The basics of successfully establishing barley

The basics of successfully establishing barley

Barley is a versatile crop in temperate New Zealand. It is a grass crop that can be grown to graze, conserve for silage or combine harvested for grain to be processed into animal feed or malting.

Whatever the end use, there is one main driver which is the same with any broad acre crop: yield. Yield dilutes the cost of production so it is crucial not to cut corners.

Ask yourself why you want to grow barley and if it is suitable for the intended end use.

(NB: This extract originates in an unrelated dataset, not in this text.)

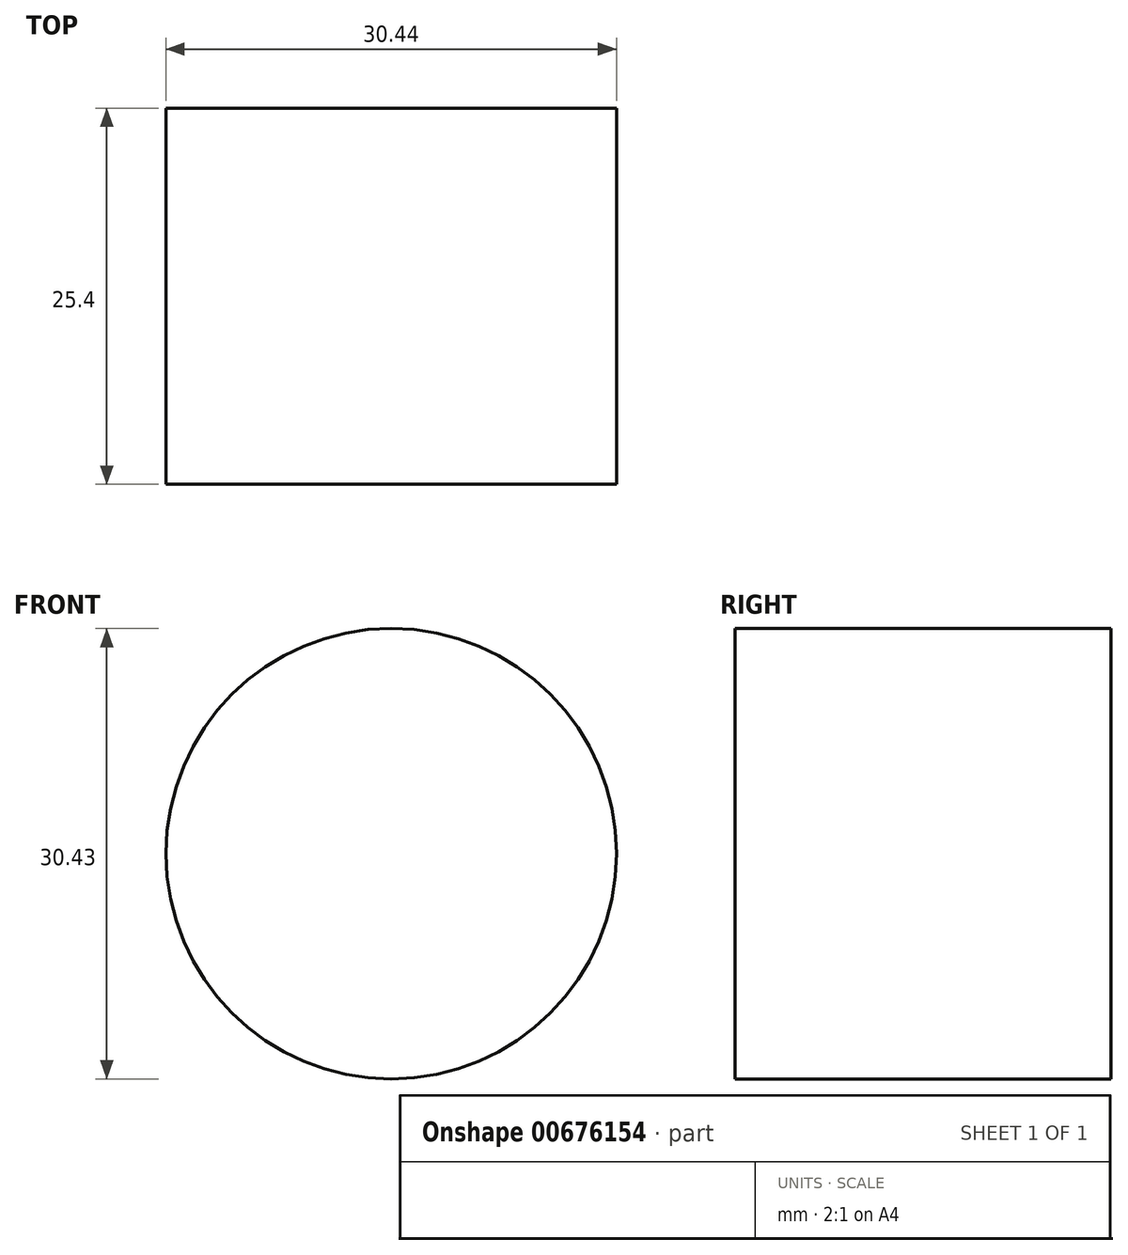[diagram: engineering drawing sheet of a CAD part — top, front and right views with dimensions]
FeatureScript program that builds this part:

Is it for home consumption or to be sold? Are there any contracts available? Does your intended use require specialised machinery, such as a combine harvester or silage harvester? If yes, do you have access to this equipment?

Consider paddock selection. To grow a high-yielding barley crop, machinery is necessary so will the topography allow this? A flat, well-drained cropping paddock is ideal. Make sure you take a soil test to come up with a fertiliser and lime plan, remembering barley does not like soils that are too acidic, so aim for pH of 6.0 to 6.5. Remember agricultural lime takes six months to break down and have the desired effect on pH.

Barley hates compaction so if you have compaction or pan issues make sure you deep rip, or at least cultivate to the desired depth before creating your seedbed. This is why direct drilling generally does not provide as a higher-yielding crop as cultivating to create a firm fine seedbed.

Select a variety fit for the purpose and time of drilling. Take advice on an appropriate seed rate for the time of year. Too many seeds and the crop will be too thick, making it prone to disease and falling over. Too thin, and the crop will not yield and allows room for weeds to establish.

I would never plant a crop of barley without an appropriate fungicidal seed coating and insecticide and my advice to you is the same. The fungicide coating helps protect from soil and seed-borne diseases, maximising the rate of establishment and survival of the seedlings. The insecticide helps protect from pests that either eat the crop or spread the virus Barley Yellow Dwarf Virus (BYDV) which can rob crops of over 30 percent of the yield.

With spring-planted barley there is less requirement for a pre-emergent herbicide but apply early post-emergence as the weeds grow quickly.

Nitrogen application, foliar insecticides for aphid control and fungicide sprays contribute to producing a high-yielding barley crop. Their timing is critical, so seek the advice of your local PGG Wrightson Technical Field Representative.